A special purpose acquisition company (SPAC) is a type of shell company that raises money in an initial public offering (IPO) for the sole purpose of acquiring a private company. Also known as a blank-check company, a SPAC can be used to take a company public without going through the traditional IPO process.
Before this acquisition—called a SPAC merger, initial business combination, or de-SPAC transaction—a SPAC has no operating history. Its business plan is based entirely on acquiring another company.
How does a SPAC work?
A SPAC is typically formed by a small group of business executives and investors with a track record of operating companies, negotiating acquisitions, and raising capital. This group of SPAC founders, also called the SPAC sponsors, conducts an IPO and raises capital from public investors based on their experience and reputation.
When a SPAC goes public, its stock is almost always priced at $10 per share. A SPAC places the capital raised in its IPO into a trust account that can only be accessed to finance an acquisition. The investors in a SPAC’s IPO are betting that the sponsors will be able to locate and acquire a target that will cause the SPAC’s stock price to rise.
As an additional incentive to investors, a SPAC often issues warrants in addition to common stock. It typically sells shares and warrants in one single package called a unit. Warrants function as a promise to investors that they’ll be able to purchase additional SPAC shares if the company’s common stock price rises to a certain level. Warrants issued by SPACs often have an exercise price of $11.50.
How does a SPAC merger work?
Once a SPAC raises capital during an IPO, it begins to look for a target company to acquire. Because a SPAC is publicly traded, it must disclose any substantive merger talks to the public. The SPAC merger is negotiated like most other mergers and acquisitions (M&As), with the SPAC and the target company working with financial advisors to negotiate terms.
Most SPACs must announce a planned combination within a certain time frame after their IPO, usually two years. If a SPAC doesn’t find a deal in that period, it will delist from the stock exchange and return all its capital to investors. This liquidation is a SPAC’s version of going out of business.
Once an agreement is signed, the two sides publicly announce the deal. Investors in the SPAC then vote on whether to approve the combination. If the acquisition is approved, investors still have the option to redeem their shares for the original price, essentially opting out of their right to be shareholders in the combined company. This redemption right helps reduce the risk for investors in investing in a SPAC.
PIPE investment in a SPAC
A SPAC merger often involves a private investment in public equity (PIPE). A PIPE deal is when one or more large private investors—such as hedge funds or mutual funds—privately negotiate a transaction with a public company, buying shares directly from the merger target rather than through public-market mechanisms. These are negotiated as part of the initial combination. Investing in a PIPE allows large institutions to buy shares at a discount if the announcement of the overall transaction eventually causes the SPAC’s share price to rise.

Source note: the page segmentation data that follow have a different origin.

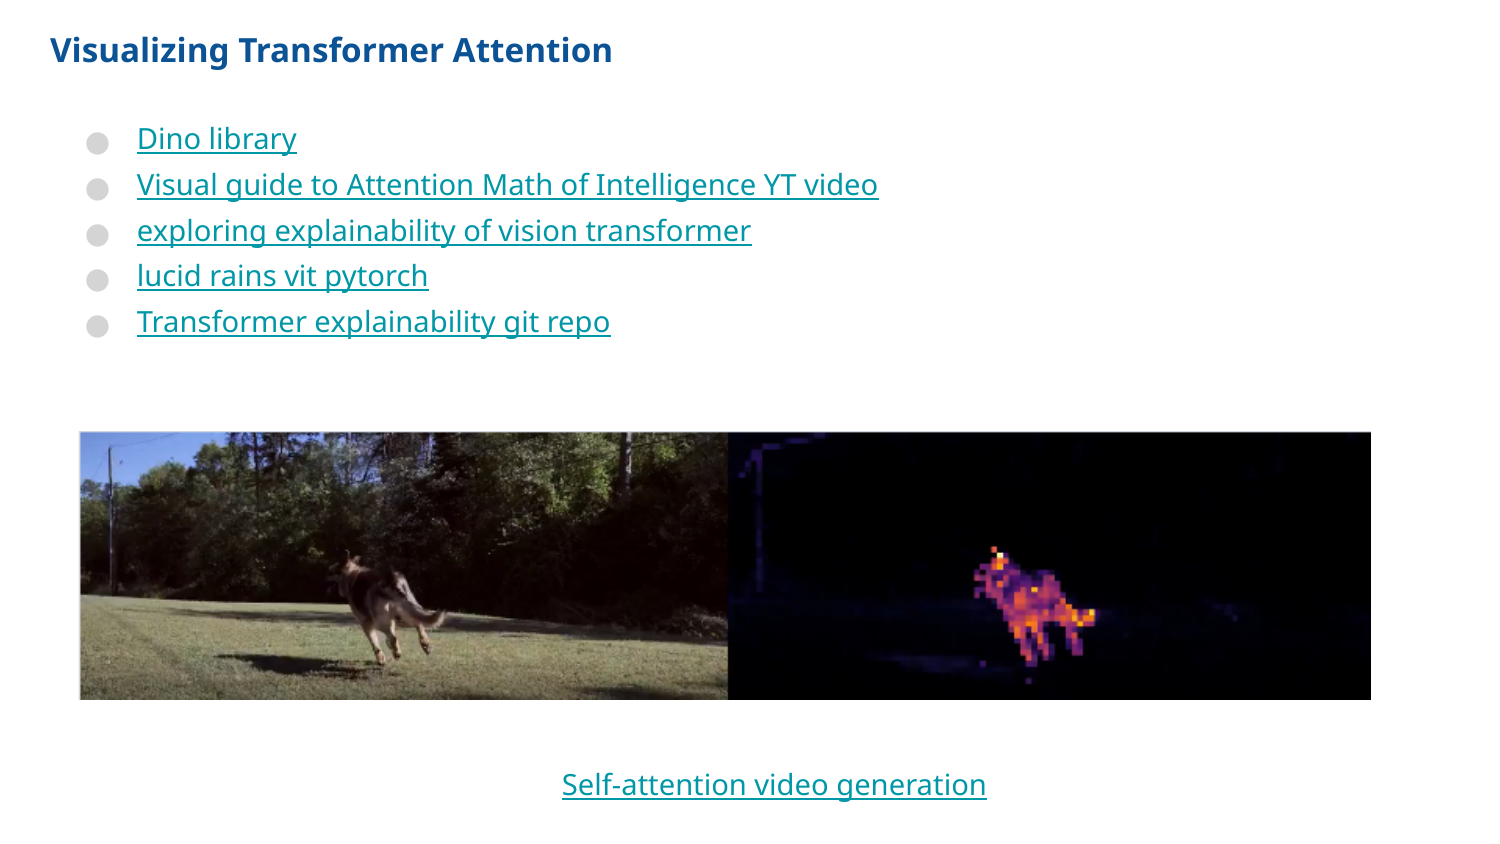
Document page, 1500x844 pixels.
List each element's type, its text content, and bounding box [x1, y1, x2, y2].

title Visualizing Transformer Attention [35, 13, 658, 88]
text_box Self-attention video generation [540, 751, 1009, 821]
text_box Dino library Visual guide to Attention Math of Intelligence YT video exploring explainability of vision transformer lucid rains vit pytorch Transformer explainability git repo [46, 99, 1463, 358]
picture [76, 430, 1371, 701]
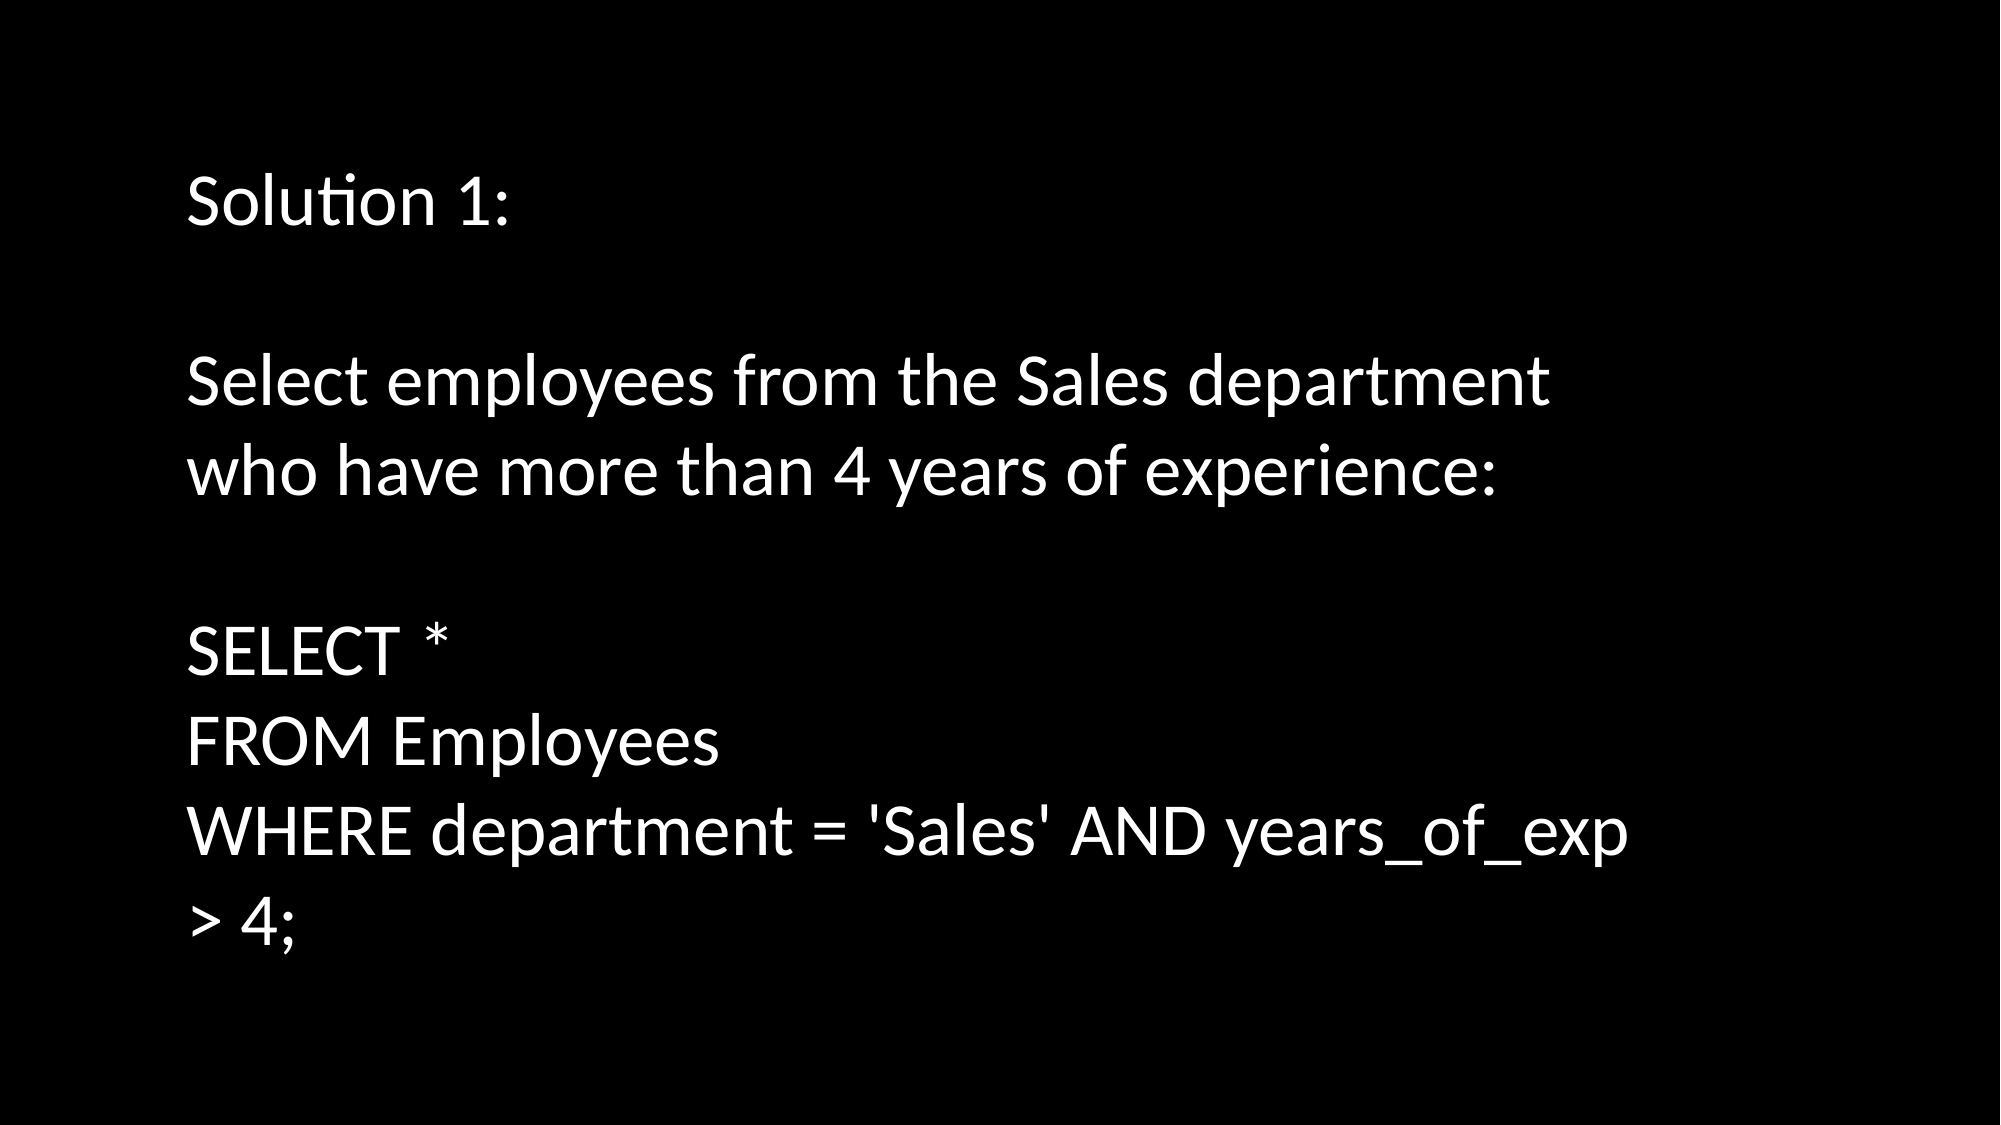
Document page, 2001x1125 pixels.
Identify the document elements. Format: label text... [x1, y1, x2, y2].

text_box Solution 1: Select employees from the Sales department who have more than 4 years of experience: SELECT * FROM Employees WHERE department = 'Sales' AND years_of_exp > 4; [171, 143, 1697, 1059]
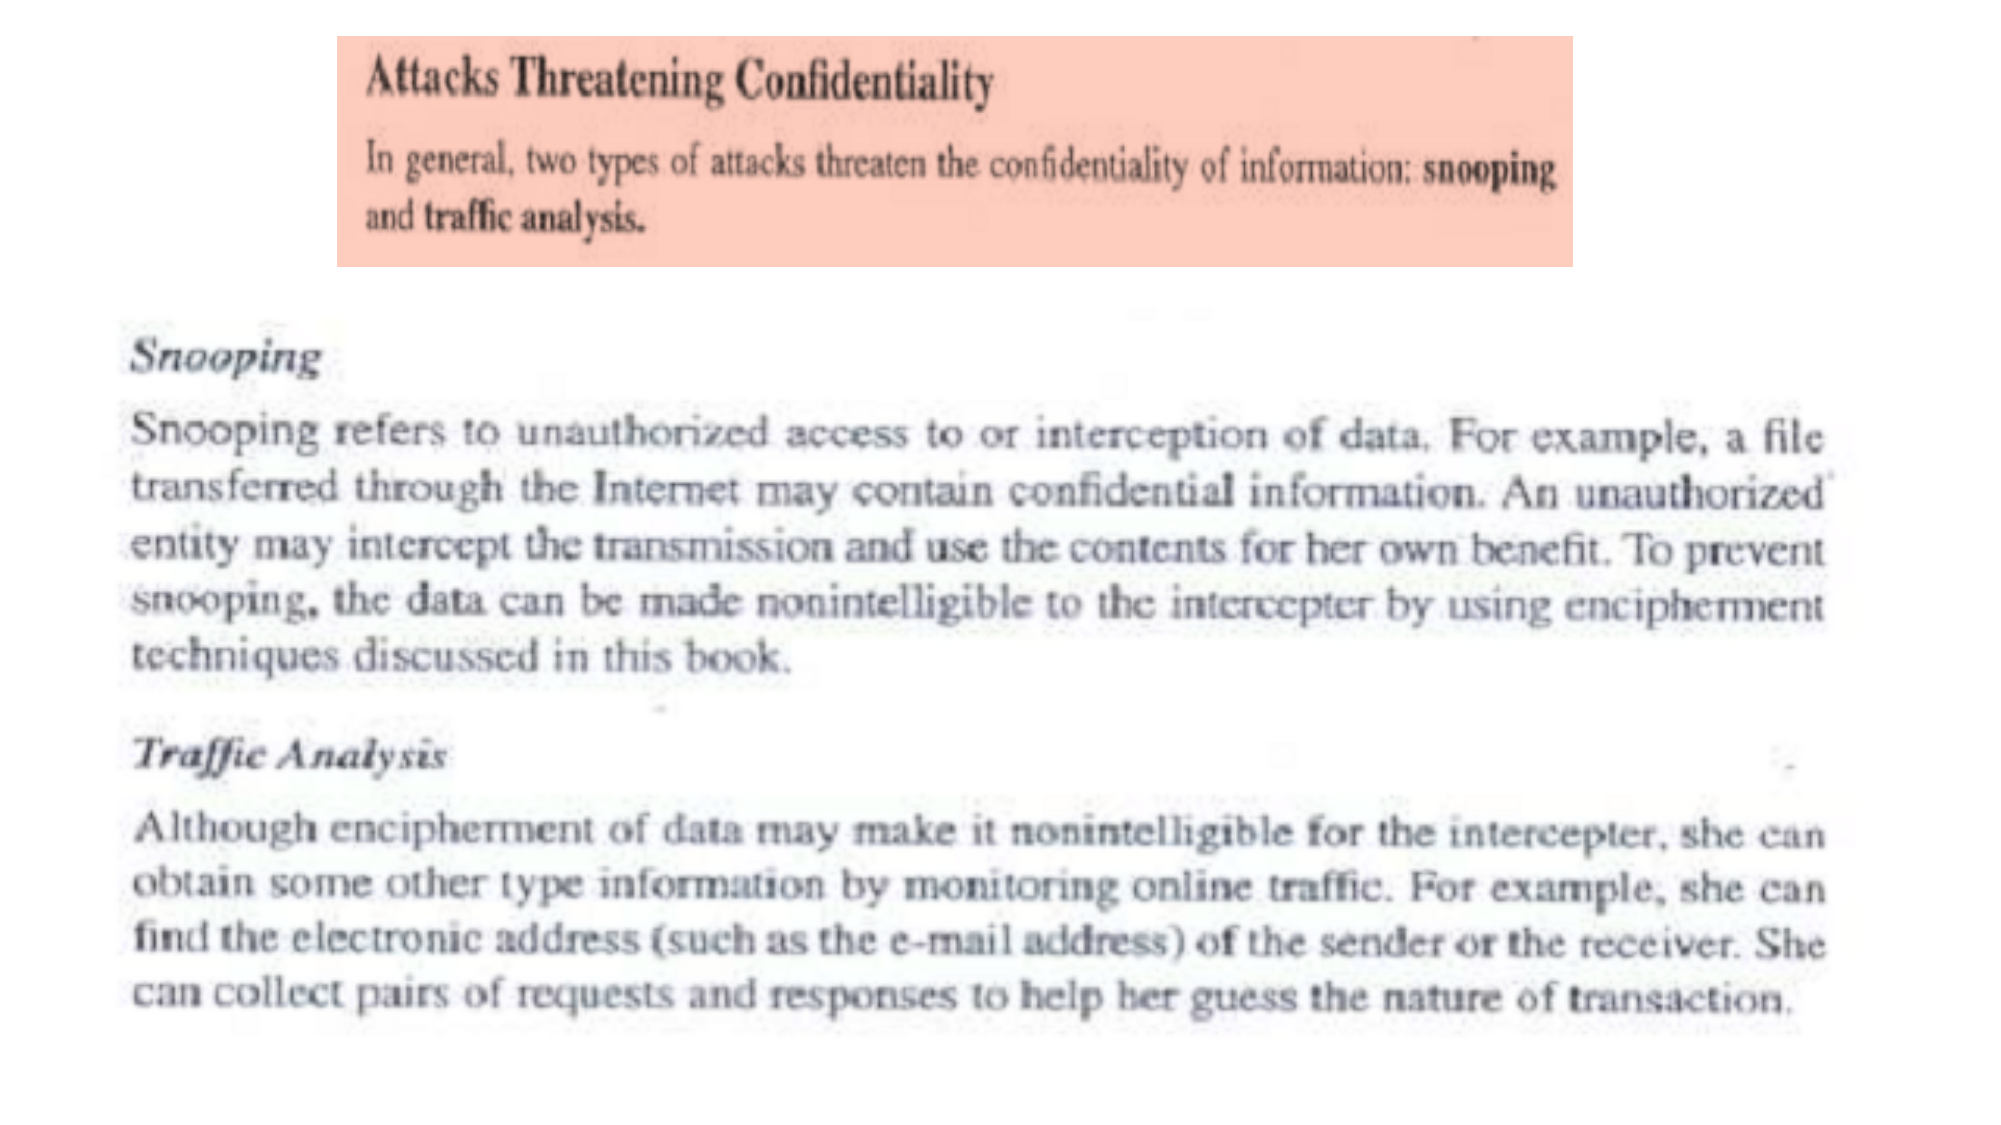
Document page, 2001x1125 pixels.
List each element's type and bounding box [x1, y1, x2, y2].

picture [337, 36, 1573, 267]
list [101, 307, 1938, 1038]
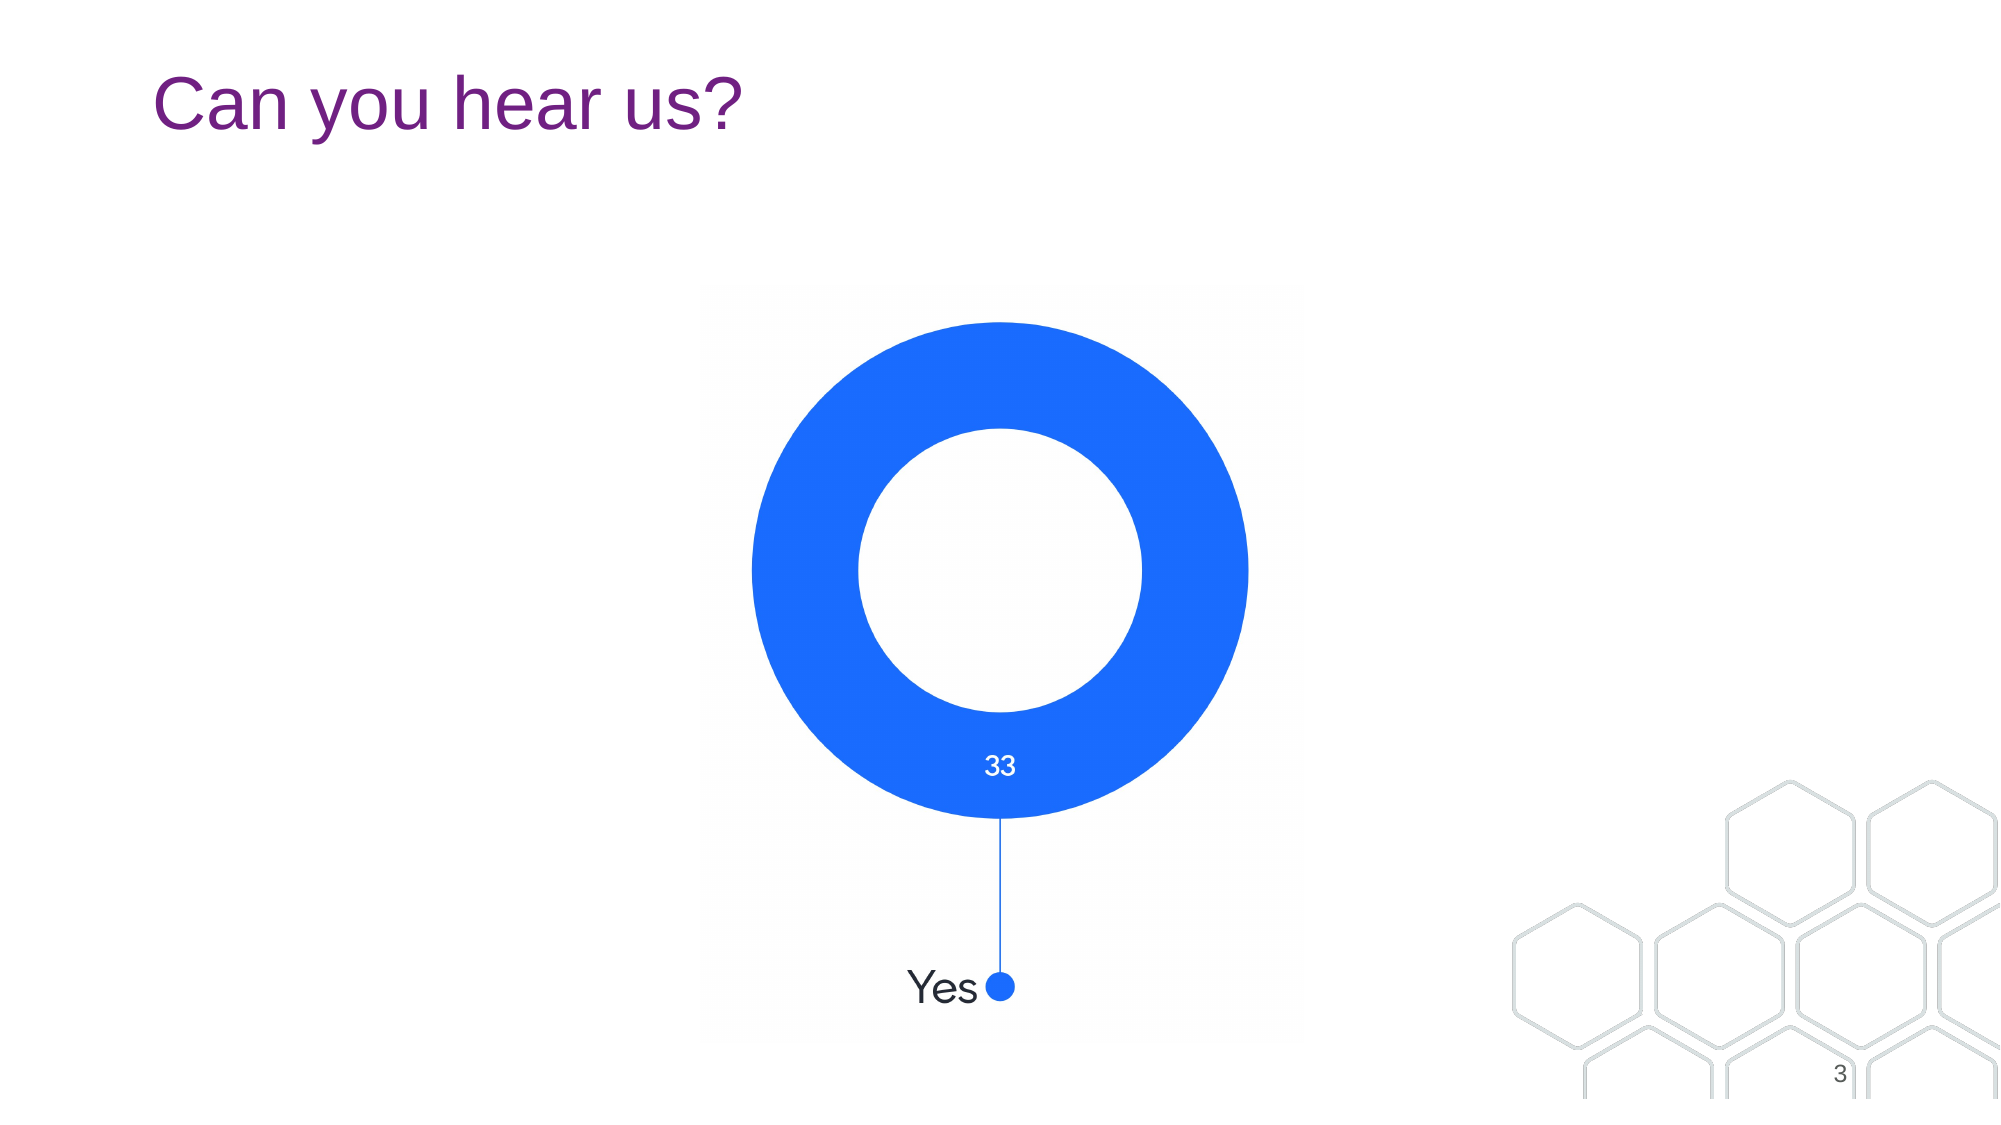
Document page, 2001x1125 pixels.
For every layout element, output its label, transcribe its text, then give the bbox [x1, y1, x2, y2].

picture [700, 285, 1304, 1043]
picture [1412, 508, 2001, 1099]
slide_number 3 [1412, 1042, 1863, 1103]
title Can you hear us? [137, 59, 1775, 150]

Company structure in a SPAC merger
A company that conducts an IPO remains the same business entity it was before. In a SPAC merger, the target company ceases to exist in its prior form once it is acquired by the SPAC. However, the newly combined company will often retain the original name of the target company.
The recent SPAC boom
The SPAC market experienced its biggest boom ever in 2020 and 2021. There were less than 50 IPOs by SPACs each year from 2015 to 2018. That figure climbed to 248 in 2020, and 613 more SPACs went public in 2021.
This was part of a much broader bull market across the global economy. In 2021, public stock prices climbed to all-time highs, venture capitalists invested more cash than ever before, and Wall Street experienced its biggest year ever for IPOs. When the wider market experienced a downturn in 2022, the market for SPACs again followed suit. There were 86 IPOs from SPACs in 2022, down 86% year over year.
SPAC vs. IPO
For a company that’s going public, one of the biggest differences between conducting an IPO and being acquired by a SPAC is the complexity of the transaction. A traditional IPO has stricter regulatory requirements, which makes the IPO process more time-consuming, complicated, and expensive than a SPAC merger.
This is because a SPAC merger doesn’t technically create a new publicly traded company, since the SPAC itself is already publicly traded. The SPAC is subject to normal IPO filing regulations when it goes public, but by its nature, it has no financial disclosures for the U.S. Securities and Exchange Commission (SEC) to examine at the time of its offering.
However, that difference in oversight may be changing. In March 2022, the SEC proposed new rules that would more closely align the disclosure requirements for IPOs and SPAC mergers.
SPAC vs. SPV
A special purpose vehicle (SPV) is another type of legal entity that investors use to invest in a single company. However, SPVs differ from SPACs in many key ways, including the way they are formed, their typical size, how common they are, and what sort of investors use them.
Most importantly, SPVs work with earlier stage companies and fill a different role in the lifecycle of a venture capital-backed company than SPACs. An SPV is most commonly used to acquire a minority stake in a private company, often an early-stage startup. If and when the private company is acquired or goes public, the SPV exits its investment.